▶ [Data to use]
++++++
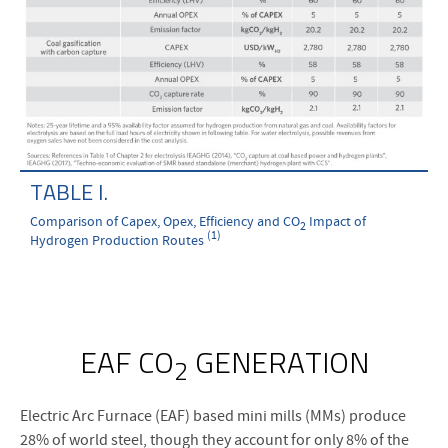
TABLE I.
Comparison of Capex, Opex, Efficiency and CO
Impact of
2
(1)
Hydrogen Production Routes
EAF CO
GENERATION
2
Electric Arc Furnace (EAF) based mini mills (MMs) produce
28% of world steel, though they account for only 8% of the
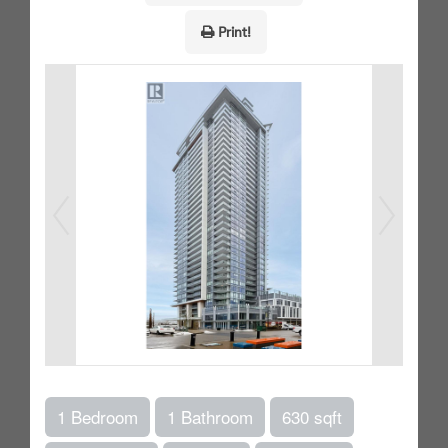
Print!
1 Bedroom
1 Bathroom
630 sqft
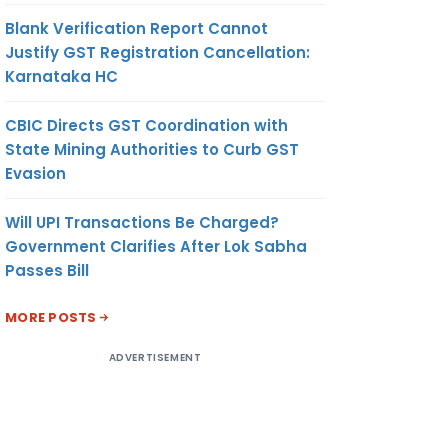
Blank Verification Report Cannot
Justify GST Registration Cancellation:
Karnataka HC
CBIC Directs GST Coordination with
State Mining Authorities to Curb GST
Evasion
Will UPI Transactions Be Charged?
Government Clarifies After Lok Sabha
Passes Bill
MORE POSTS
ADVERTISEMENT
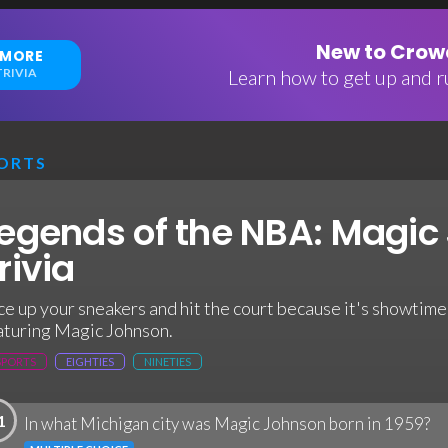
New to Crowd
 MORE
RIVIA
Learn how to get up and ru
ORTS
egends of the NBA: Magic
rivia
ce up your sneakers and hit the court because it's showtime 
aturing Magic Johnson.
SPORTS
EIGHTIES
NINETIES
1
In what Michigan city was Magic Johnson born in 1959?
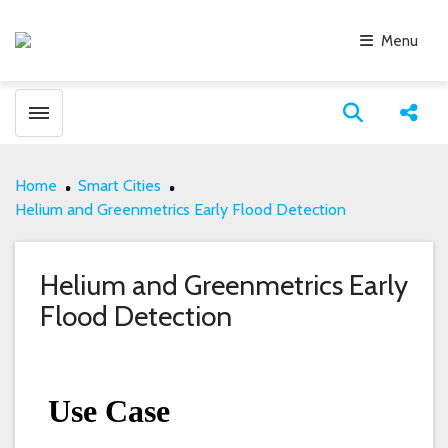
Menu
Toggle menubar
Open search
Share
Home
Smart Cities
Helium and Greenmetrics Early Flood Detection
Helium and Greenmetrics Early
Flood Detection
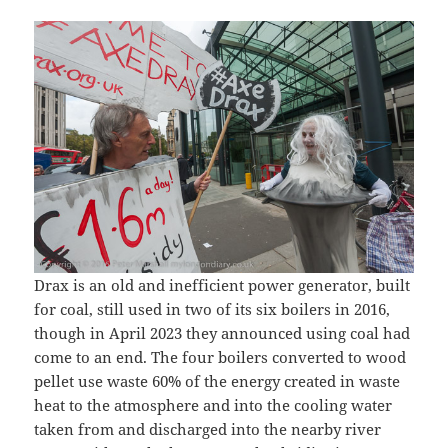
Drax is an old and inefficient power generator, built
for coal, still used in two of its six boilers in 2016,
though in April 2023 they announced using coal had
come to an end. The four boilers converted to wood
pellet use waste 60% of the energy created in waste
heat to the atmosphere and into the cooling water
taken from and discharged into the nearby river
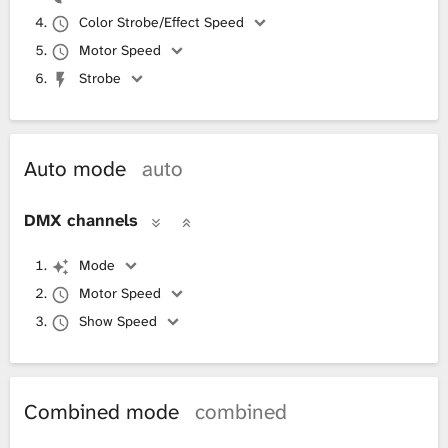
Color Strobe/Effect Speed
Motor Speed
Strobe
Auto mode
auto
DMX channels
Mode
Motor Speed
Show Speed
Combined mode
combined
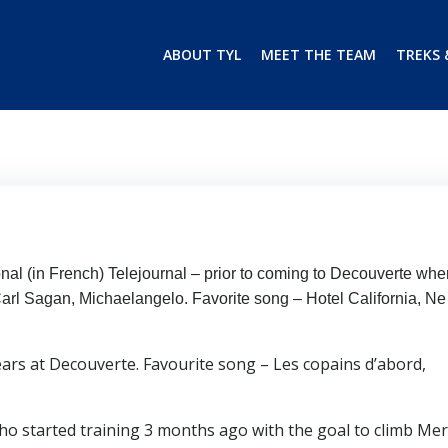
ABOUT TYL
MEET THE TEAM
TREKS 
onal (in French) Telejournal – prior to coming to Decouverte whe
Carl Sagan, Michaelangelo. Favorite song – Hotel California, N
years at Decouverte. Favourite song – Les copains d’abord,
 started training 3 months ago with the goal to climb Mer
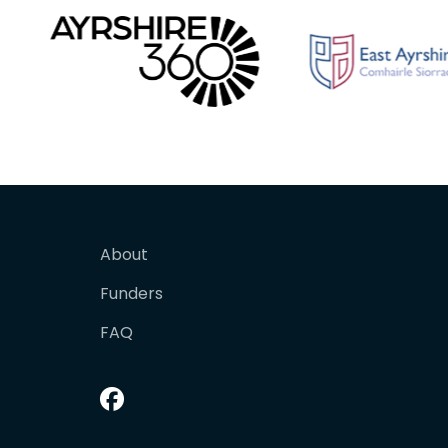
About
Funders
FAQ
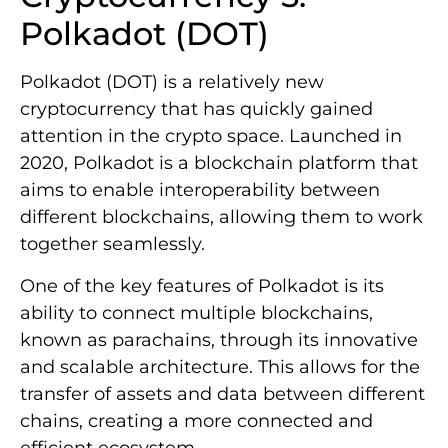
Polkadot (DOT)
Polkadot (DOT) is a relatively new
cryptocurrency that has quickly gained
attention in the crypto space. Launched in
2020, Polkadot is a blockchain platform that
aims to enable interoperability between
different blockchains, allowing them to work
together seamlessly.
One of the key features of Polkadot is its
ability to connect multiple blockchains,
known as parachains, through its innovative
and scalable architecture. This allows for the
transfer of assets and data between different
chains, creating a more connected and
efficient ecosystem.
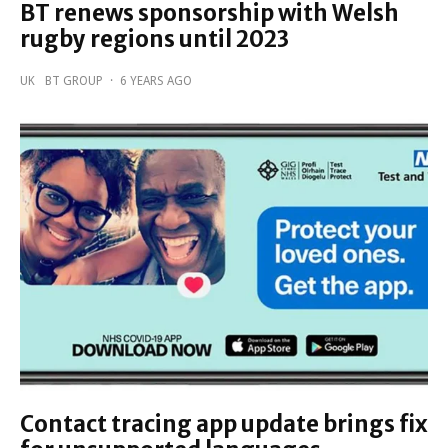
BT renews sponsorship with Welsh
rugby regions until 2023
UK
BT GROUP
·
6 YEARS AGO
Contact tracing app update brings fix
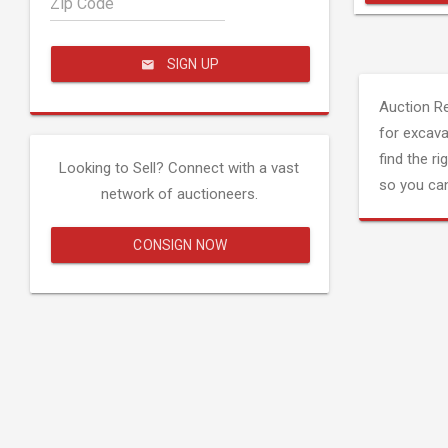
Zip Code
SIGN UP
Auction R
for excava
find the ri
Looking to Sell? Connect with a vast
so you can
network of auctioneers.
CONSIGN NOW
++++++
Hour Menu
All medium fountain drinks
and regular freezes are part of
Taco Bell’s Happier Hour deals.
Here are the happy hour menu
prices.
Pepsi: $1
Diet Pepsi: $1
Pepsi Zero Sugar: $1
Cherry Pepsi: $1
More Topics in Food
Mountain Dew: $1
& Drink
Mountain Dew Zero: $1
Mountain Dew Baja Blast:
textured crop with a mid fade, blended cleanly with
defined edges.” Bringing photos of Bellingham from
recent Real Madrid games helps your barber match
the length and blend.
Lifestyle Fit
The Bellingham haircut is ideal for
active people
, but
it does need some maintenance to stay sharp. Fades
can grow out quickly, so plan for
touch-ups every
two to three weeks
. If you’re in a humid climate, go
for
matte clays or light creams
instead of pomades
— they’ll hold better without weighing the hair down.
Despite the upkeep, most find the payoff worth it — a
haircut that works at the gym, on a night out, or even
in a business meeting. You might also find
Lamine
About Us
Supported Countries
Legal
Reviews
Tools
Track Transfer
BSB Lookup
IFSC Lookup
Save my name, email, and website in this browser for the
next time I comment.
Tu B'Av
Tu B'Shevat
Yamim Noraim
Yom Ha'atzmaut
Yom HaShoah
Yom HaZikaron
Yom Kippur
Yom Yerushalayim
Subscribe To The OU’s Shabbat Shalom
++++++
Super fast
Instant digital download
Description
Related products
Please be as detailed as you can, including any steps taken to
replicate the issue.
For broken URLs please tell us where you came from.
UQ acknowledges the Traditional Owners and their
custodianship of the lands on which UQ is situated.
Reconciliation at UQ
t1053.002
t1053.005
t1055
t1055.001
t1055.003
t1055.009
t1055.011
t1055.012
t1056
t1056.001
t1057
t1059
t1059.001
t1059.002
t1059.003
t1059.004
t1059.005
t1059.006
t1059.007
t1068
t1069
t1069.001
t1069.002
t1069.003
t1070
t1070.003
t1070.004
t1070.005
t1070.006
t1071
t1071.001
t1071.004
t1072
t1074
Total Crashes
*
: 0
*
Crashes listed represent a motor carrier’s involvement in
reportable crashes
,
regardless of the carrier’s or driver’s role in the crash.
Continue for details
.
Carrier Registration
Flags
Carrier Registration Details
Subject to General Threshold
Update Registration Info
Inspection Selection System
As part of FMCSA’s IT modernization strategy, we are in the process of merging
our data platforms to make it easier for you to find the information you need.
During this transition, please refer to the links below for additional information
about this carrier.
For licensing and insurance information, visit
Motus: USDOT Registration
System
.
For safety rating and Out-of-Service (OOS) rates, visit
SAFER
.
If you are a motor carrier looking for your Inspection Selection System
++++++
▶ [What you need to do] Reproduce only the listing lines starting at the one containing "Blank Verification Report Cannot" and ending at the one containing "In what Michigan", swapping every "GST" for "Goods and Services Tax" and keeping all else unchanged. Leave the pictures out.

▶ [Worked solution]
Blank Verification Report Cannot
Justify Goods and Services Tax Registration Cancellation:
Karnataka HC
CBIC Directs Goods and Services Tax Coordination with
State Mining Authorities to Curb Goods and Services Tax
Evasion
Will UPI Transactions Be Charged?
Government Clarifies After Lok Sabha
Passes Bill
MORE POSTS
ADVERTISEMENT
New to Crowd
 MORE
RIVIA
Learn how to get up and ru
ORTS
egends of the NBA: Magic
rivia
ce up your sneakers and hit the court because it's showtime 
aturing Magic Johnson.
SPORTS
EIGHTIES
NINETIES
1
In what Michigan city was Magic Johnson born in 1959?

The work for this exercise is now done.